08.08.16
Struggling mental health trust to be taken over by neighbouring FT
NHS Improvement (NHSI) has selected the provider that will acquire the struggling Manchester Mental Health and Social Care Trust (MMHSCT), which had announced as far back as 2014 that its finances were unsustainable and considered cutting a range of services last year in order to save £1.5m.
Greater Manchester West Mental Health NHS FT will take responsibility for the financially beleaguered mental health trust’s services from 1 January. There will be no change as to how the organisation delivers its services to people in Manchester during this immediate next phase of the acquisition, when an agreement about joining together will be drawn up between the two organisations, overseen by NHS Improvement.
According to MMHSCT’s chief executive, Michele Moran, the takeover – which was the only solution found to keep the trust from folding – will lead to be a more integrated, joined-up mental health service in line with the FYFV and the city’s health and social care devolution plans.
But Moran herself has recently been criticised as it emerged she will be leaving MMHSCT to head up an even bigger trust, despite having presided over the mental health trust’s financial deterioration and eventual takeover by the neighbouring FT.
The outgoing boss, who will join Humber NHS FT as its interim chief executive from 1 September, was described by MMHSCT’s chair as an “excellent, high performing CEO” that achieved a “successful sustainable future for staff and patients”.
But local MPs highly disagreed with this positioning. Former shadow education secretary and MP for Manchester Central, Lucy Powell, told the M.E.N that the appointment “smacks of the NHS revolving door syndrome”.
“I think the public would, rightly, ask whether someone who has just overseen such difficulty should just walk straight into another highly paid job,” she told the paper.

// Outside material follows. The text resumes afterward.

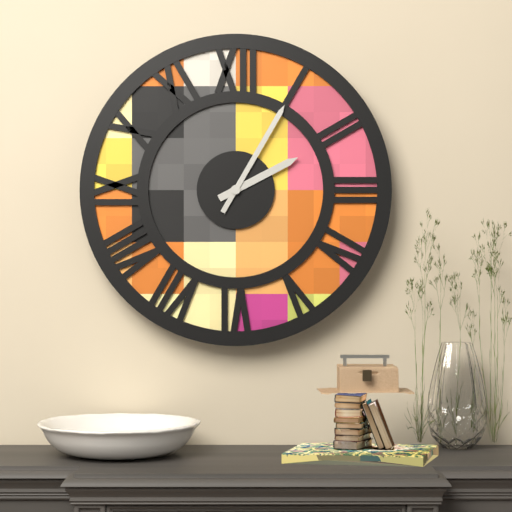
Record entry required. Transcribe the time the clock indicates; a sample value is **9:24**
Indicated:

The priority over the coming weeks and months with respect to the merger will be to “better understand” the MMHSCT and engage with its staff, service users and carers, according to Bev Humphrey, chief executive of foundation trust. Whilst this happens, there will be no change to current service provision.
In February, the mental health trust proposed nine services that could be stopped in order to find £1.5m in savings, despite having racked up a deficit black hole of £7m. Whilst these haven’t yet been closed in practice, some may still face the axe as part of a consultation on proposals for the future of Manchester’s mental health services, which is expected over the next few weeks.